Segment Start: Data supplied

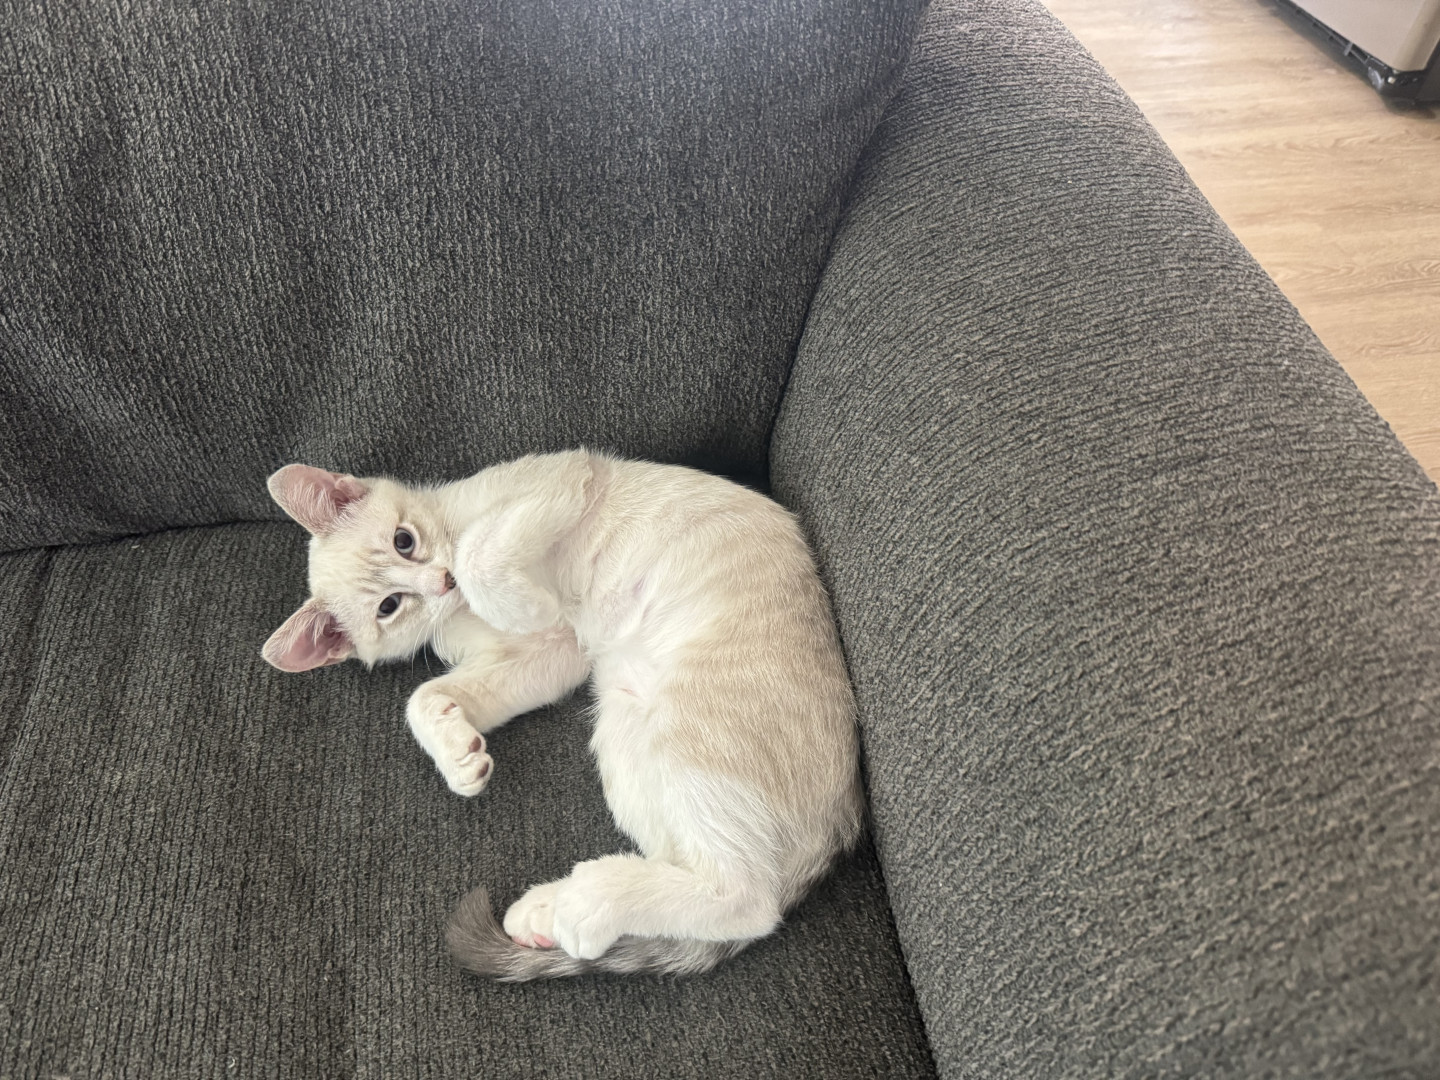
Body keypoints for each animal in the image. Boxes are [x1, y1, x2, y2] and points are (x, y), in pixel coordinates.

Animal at [262, 449, 862, 979]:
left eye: (403, 541)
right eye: (388, 606)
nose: (441, 583)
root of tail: (839, 822)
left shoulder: (568, 475)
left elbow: (478, 553)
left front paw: (511, 592)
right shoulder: (552, 653)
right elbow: (425, 697)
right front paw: (459, 756)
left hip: (687, 726)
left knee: (749, 901)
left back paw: (587, 901)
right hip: (627, 726)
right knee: (707, 876)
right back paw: (555, 909)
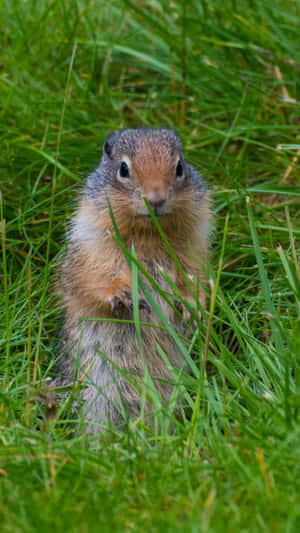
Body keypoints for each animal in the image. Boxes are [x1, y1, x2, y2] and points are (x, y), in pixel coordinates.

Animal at [56, 128, 211, 432]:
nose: (156, 199)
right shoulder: (92, 245)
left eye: (179, 167)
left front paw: (191, 304)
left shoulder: (194, 247)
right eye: (123, 169)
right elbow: (93, 279)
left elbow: (195, 278)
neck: (148, 234)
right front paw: (124, 295)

Segment End: Data supplied

■ Problem requirements: In your reply, please print exactly the lines from the one with "left hip: (687, 726)" through the final line of the listing above, both included, and no pictures.

■ Output of the exercise:
left hip: (687, 726)
left knee: (749, 901)
left back paw: (587, 901)
right hip: (627, 726)
right knee: (707, 876)
right back paw: (555, 909)
Body keypoints for each animal in the image. Boxes are [x1, y1, x2, y2] and points are (x, y), in pixel coordinates.

Animal at [56, 128, 211, 432]:
nose: (156, 199)
right shoulder: (92, 245)
left eye: (179, 167)
left front paw: (191, 304)
left shoulder: (194, 247)
right eye: (123, 169)
right elbow: (93, 279)
left elbow: (195, 278)
neck: (148, 234)
right front paw: (124, 295)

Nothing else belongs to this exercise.